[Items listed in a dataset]
====

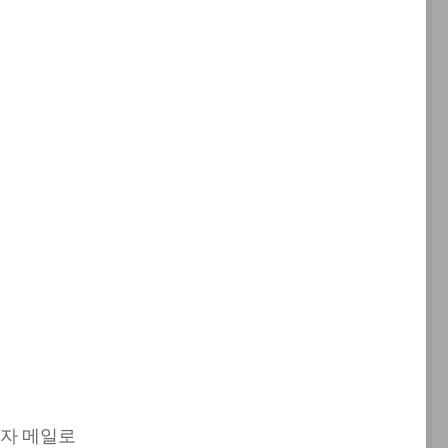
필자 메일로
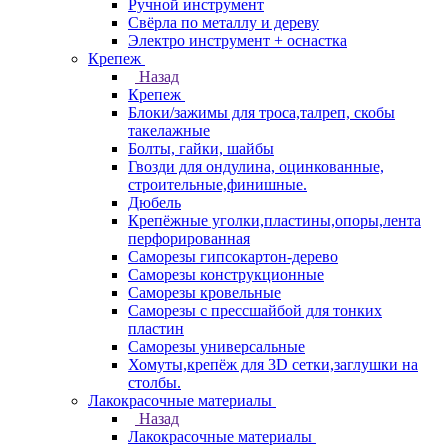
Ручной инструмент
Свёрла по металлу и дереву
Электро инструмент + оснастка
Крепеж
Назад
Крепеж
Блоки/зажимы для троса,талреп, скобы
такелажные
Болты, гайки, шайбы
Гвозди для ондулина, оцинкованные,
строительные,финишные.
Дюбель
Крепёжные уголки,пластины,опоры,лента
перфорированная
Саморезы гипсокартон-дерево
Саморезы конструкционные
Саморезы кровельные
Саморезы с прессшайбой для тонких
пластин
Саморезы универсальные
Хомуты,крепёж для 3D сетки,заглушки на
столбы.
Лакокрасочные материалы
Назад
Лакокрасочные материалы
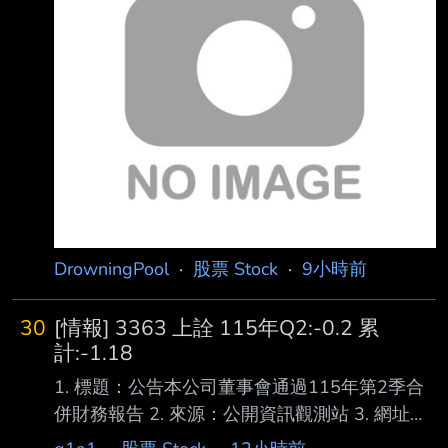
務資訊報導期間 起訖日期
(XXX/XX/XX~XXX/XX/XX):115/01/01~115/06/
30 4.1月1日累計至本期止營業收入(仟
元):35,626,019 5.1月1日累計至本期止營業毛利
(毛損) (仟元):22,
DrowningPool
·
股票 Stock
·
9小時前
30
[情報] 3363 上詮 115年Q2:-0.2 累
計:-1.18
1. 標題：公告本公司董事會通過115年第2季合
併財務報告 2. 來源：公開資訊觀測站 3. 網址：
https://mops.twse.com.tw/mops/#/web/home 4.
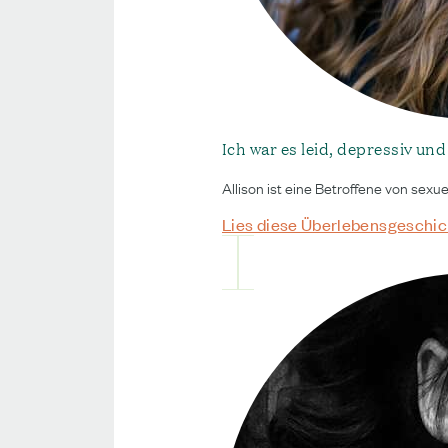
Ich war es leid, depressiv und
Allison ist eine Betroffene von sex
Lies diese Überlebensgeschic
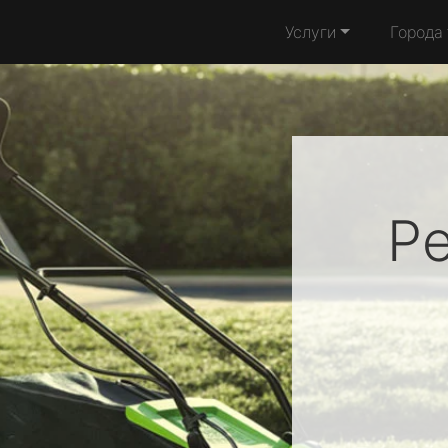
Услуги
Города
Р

====

WHAT IS BEING ASKED >> In the data above, start at the line that has "Блоки/зажимы для троса,талреп, скобы", stop after the line that has "Саморезы универсальные", and print every line in between exactly as it stands.

ANSWER FOR THE TASK >>
Блоки/зажимы для троса,талреп, скобы
такелажные
Болты, гайки, шайбы
Гвозди для ондулина, оцинкованные,
строительные,финишные.
Дюбель
Крепёжные уголки,пластины,опоры,лента
перфорированная
Саморезы гипсокартон-дерево
Саморезы конструкционные
Саморезы кровельные
Саморезы с прессшайбой для тонких
пластин
Саморезы универсальные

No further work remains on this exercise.